Work instruction: Swap every "value" in the listing below for "amount" and change nothing else. Omit the pictures from your output.

Collected data
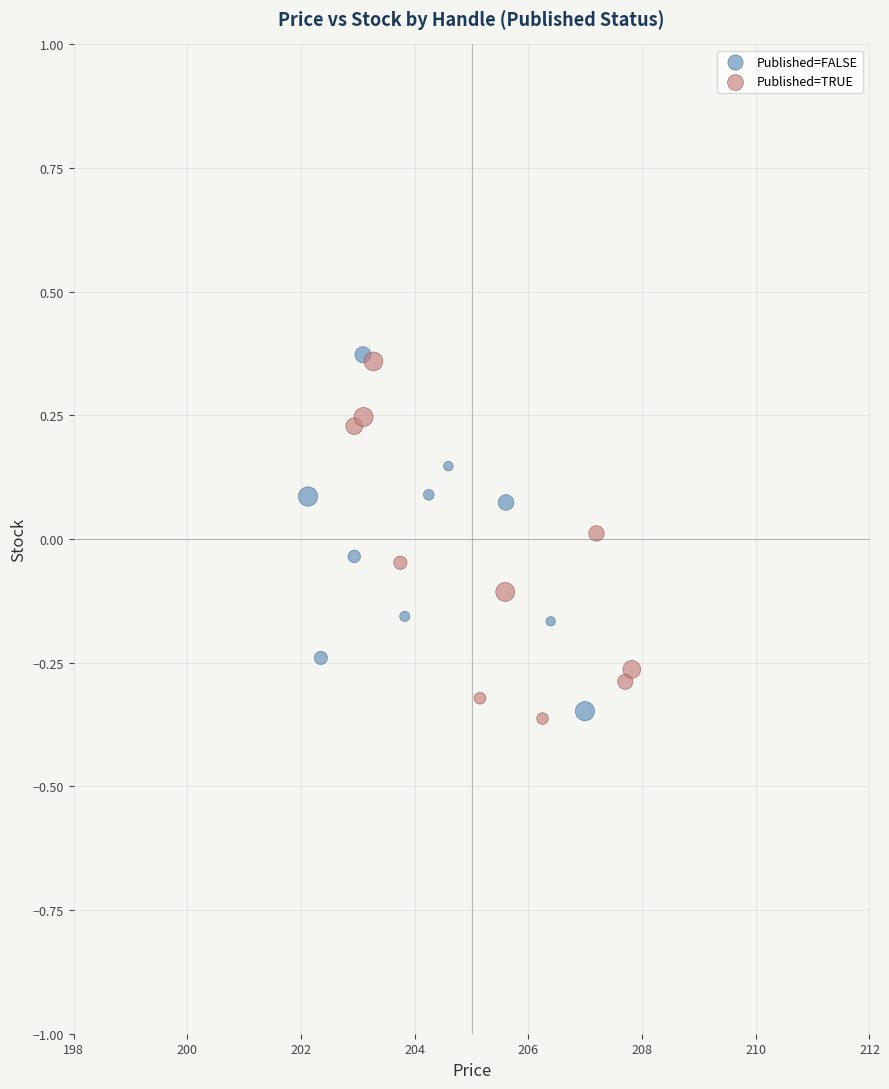

What are all the series names shown in the legend?

Published=FALSE, Published=TRUE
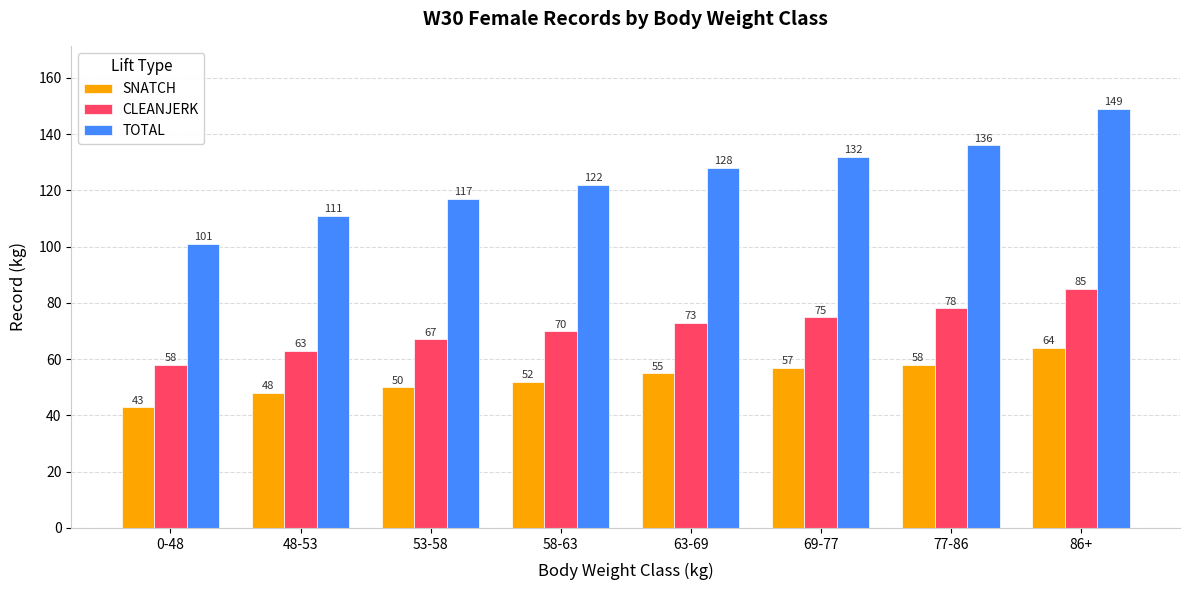

What is the maximum value for SNATCH?

64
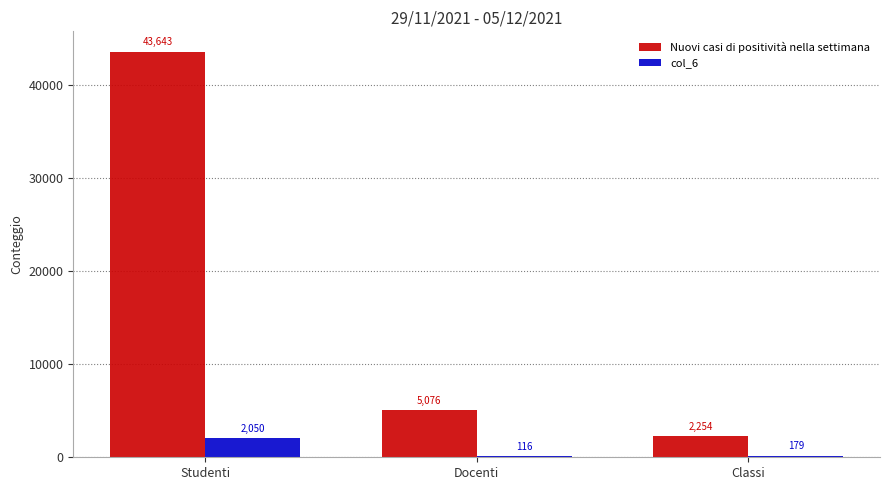

What is the total value across all series at Studenti?

45693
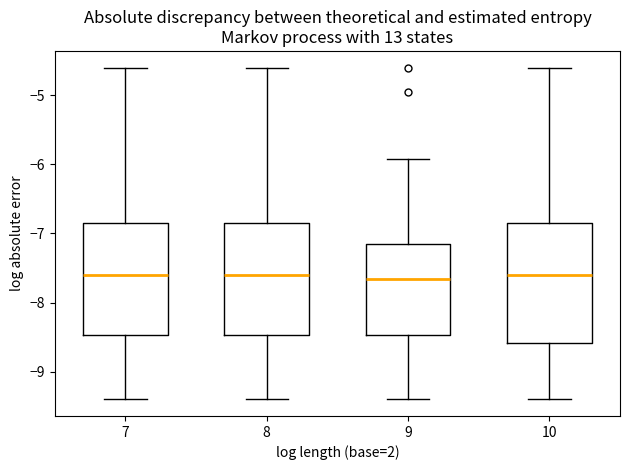

Which box is the tallest, from its lower edge to its upper edge?

10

Reply to the task:
What are all the series names shown in the legend?

Published=FALSE, Published=TRUE

What is the maximum amount for SNATCH?

64

What is the total amount across all series at Studenti?

45693

Which box is the tallest, from its lower edge to its upper edge?

10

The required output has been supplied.